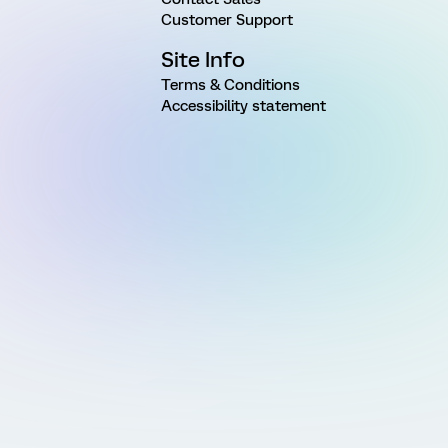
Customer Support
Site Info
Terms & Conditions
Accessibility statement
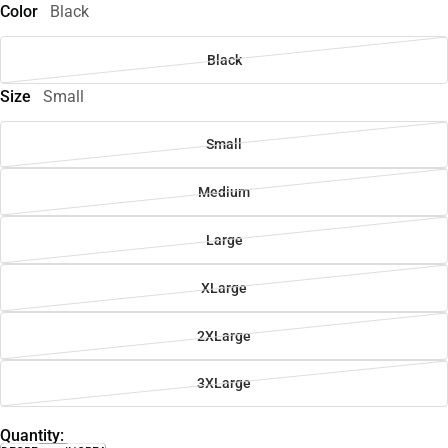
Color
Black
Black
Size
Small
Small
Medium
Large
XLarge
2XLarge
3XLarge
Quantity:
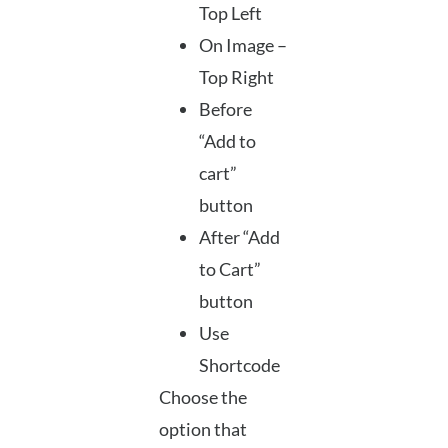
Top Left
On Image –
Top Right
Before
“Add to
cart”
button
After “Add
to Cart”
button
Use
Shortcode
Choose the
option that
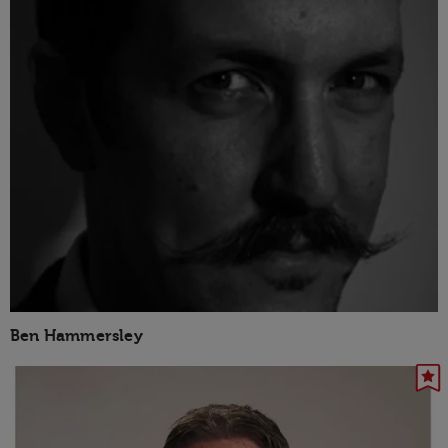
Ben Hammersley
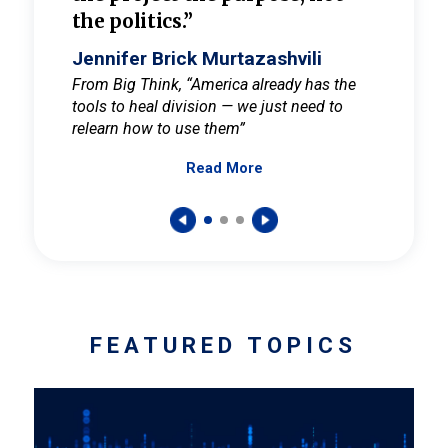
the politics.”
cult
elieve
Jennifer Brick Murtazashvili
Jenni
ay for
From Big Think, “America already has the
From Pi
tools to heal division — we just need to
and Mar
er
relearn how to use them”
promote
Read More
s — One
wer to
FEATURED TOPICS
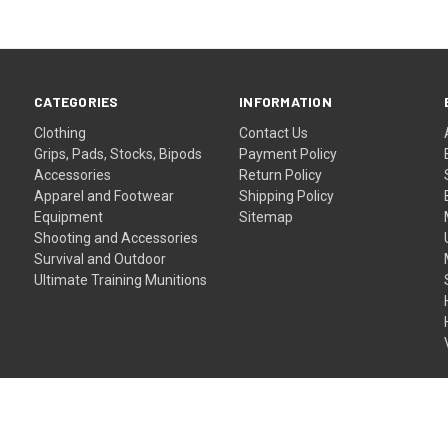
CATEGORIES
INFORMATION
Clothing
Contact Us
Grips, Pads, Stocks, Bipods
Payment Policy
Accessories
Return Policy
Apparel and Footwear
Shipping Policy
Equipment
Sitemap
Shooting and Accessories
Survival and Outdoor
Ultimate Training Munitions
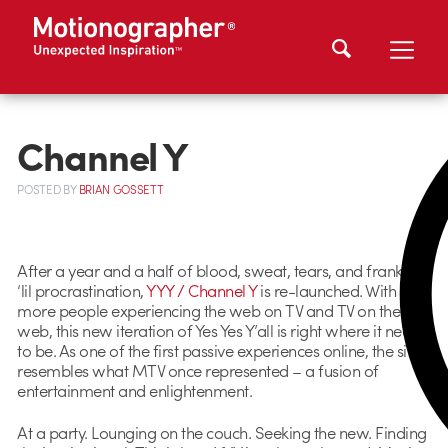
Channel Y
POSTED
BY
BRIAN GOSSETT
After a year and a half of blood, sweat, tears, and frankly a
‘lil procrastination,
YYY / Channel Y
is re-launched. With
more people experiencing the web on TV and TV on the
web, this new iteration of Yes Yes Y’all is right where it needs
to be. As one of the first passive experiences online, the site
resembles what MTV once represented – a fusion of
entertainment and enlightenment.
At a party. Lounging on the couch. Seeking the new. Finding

------------------------------------------------

### EXERCISE INSTRUCTIONS
Rewrite the data from its first line through the line containing "FEATURED TOPICS", swapping "Read More" for "Learn More" and changing nothing else. Leave the pictures out of your answer.

### RESULT FOR THIS EXERCISE
Customer Support
Site Info
Terms & Conditions
Accessibility statement
Color
Black
Black
Size
Small
Small
Medium
Large
XLarge
2XLarge
3XLarge
Quantity:
Top Left
On Image –
Top Right
Before
“Add to
cart”
button
After “Add
to Cart”
button
Use
Shortcode
Choose the
option that
Ben Hammersley
the politics.”
cult
elieve
Jennifer Brick Murtazashvili
Jenni
ay for
From Big Think, “America already has the
From Pi
tools to heal division — we just need to
and Mar
er
relearn how to use them”
promote
Learn More
s — One
wer to
FEATURED TOPICS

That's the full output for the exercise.